What's meant in cosmological principle is that space for a "standard observer" is isotropic around any point. Then space is necessarily both homogeneous and isotropic.

In Weinberg, Gravitation and Cosmology there's also a nice formal discussion analyzing symmetries of Riemannian spaces (Killing vectors) confirming this: If a space is istropic around all of its points it's also homogeneous.

 

[PeroK]

In Weinberg, Gravitation and Cosmology there's also a nice formal discussion analyzing symmetries of Riemannian spaces (Killing vectors) confirming this: If a space is istropic around all of its points it's also homogeneous.

Yes, a formal proof to show that for any manifold isotropy implies homogeneity is not going to be easy (and it's perhaps not even easy to see why this might be true). The logically equivalent contrapositive (non-homogeneity implies anisotropy) is, however, easier to justify.
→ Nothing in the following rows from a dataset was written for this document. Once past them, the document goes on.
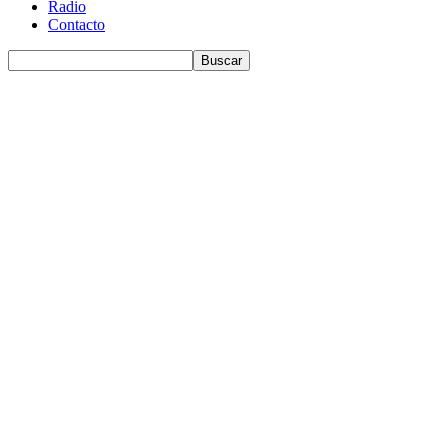
Radio
Contacto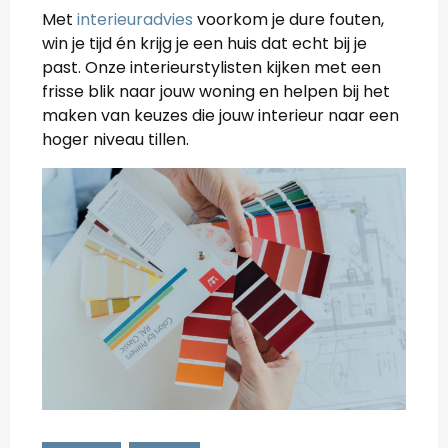
Met
interieuradvies
voorkom je dure fouten,
win je tijd én krijg je een huis dat echt bij je
past. Onze interieurstylisten kijken met een
frisse blik naar jouw woning en helpen bij het
maken van keuzes die jouw interieur naar een
hoger niveau tillen.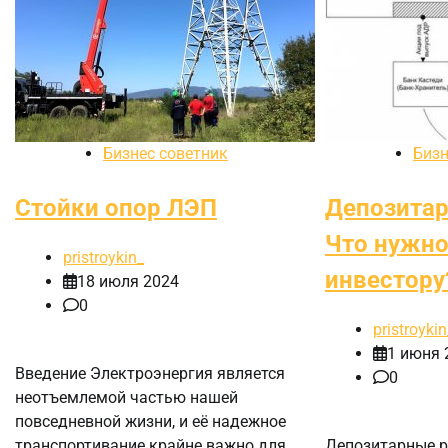
Бизнес советник
Бизн
Стойки опор ЛЭП
Депозитар
Что нужно
pristroykin_
инвестору?
18 июля 2024
0
pristroykin
1 июня 
Введение Электроэнергия является
0
неотъемлемой частью нашей
повседневной жизни, и её надежное
транспортивание крайне важно для
Депозитарные р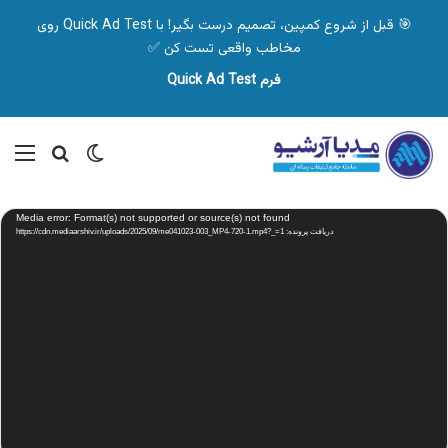
🎯 قبل از شروع کمپین، تصمیم درست بگیر! با Quick Ad Test روی
مخاطب واقعی تست کن ✅
فرم Quick Ad Test
تغییر پوسته
منو
جستجو ب
نمایشگر
Media error: Format(s) not supported or source(s) not found
ویدیو
دریافت پرونده: https://cdn.mediaarshiv.ir/uploads/2025/09/me041023-003_MP4-720-1.mp4?_=1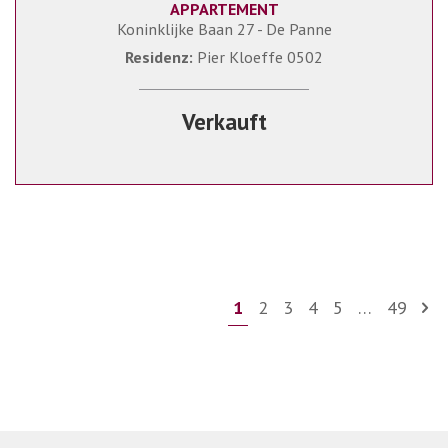
APPARTEMENT
63 m²
1
1
Koninklijke Baan 27 - De Panne
Residenz:
Pier Kloeffe 0502
Verkauft
1
2
3
4
5
…
49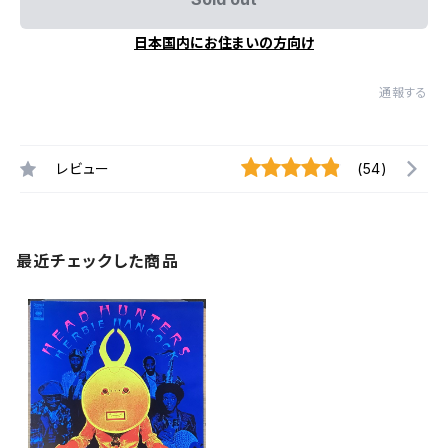
日本国内にお住まいの方向け
通報する
レビュー
(54)
最近チェックした商品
To construct a formal proof would still require precise definitions of a manifold and the properties in question.

 

[PeterDonis]

a formal proof to show that for any manifold isotropy implies homogeneity

Is impossible as you state it here since, as @vanhees71 has correctly pointed out, isotropy about only one point does not imply homogeneity. Off the top of my head I'm not sure what the minimum number of points is at which isotropy is required, in order for homogeneity to be necessarily implied.

 

[PeterDonis]

so for the FLRW hyperbolic case (i.e. family of spacelike hypersurfaces homogeneous and isotropic each with a different constant negative curvature) the global chart described above is such that worldlines of comoving geodesic congruence are 'at rest' in it

Yes.

however the global chart itself is not inertial since the congruence is not 'rigid' (i.e. there is tidal gravity since the distance between comoving worldlines does change).

No global chart in any curved spacetime can be inertial.

 

[PeroK]

Is impossible as you state it here since, as @vanhees71 has correctly pointed out, isotropy about only one point does not imply homogeneity.

It's clear from the context that "isotropic" means isotropic at every point. That must be the default terminology in any case.

 

[vanhees71]

Well, it's obvious that isotropy around only one point is not enough. It's however also pretty intuitive that isotropy around all points implies homogeneity (but not the other way, i.e., homogeneity does not imply isotropy around any point). Weinberg's definitions and proofs in Gravitation and Cosmology (Chpt. 13) is also not too difficult to follow.

 

[cianfa72]

No global chart in any curved spacetime can be inertial.

Yes that's is true in general, in the particular case of chart described in #56 the reason behind it should be that pointed out there, I believe.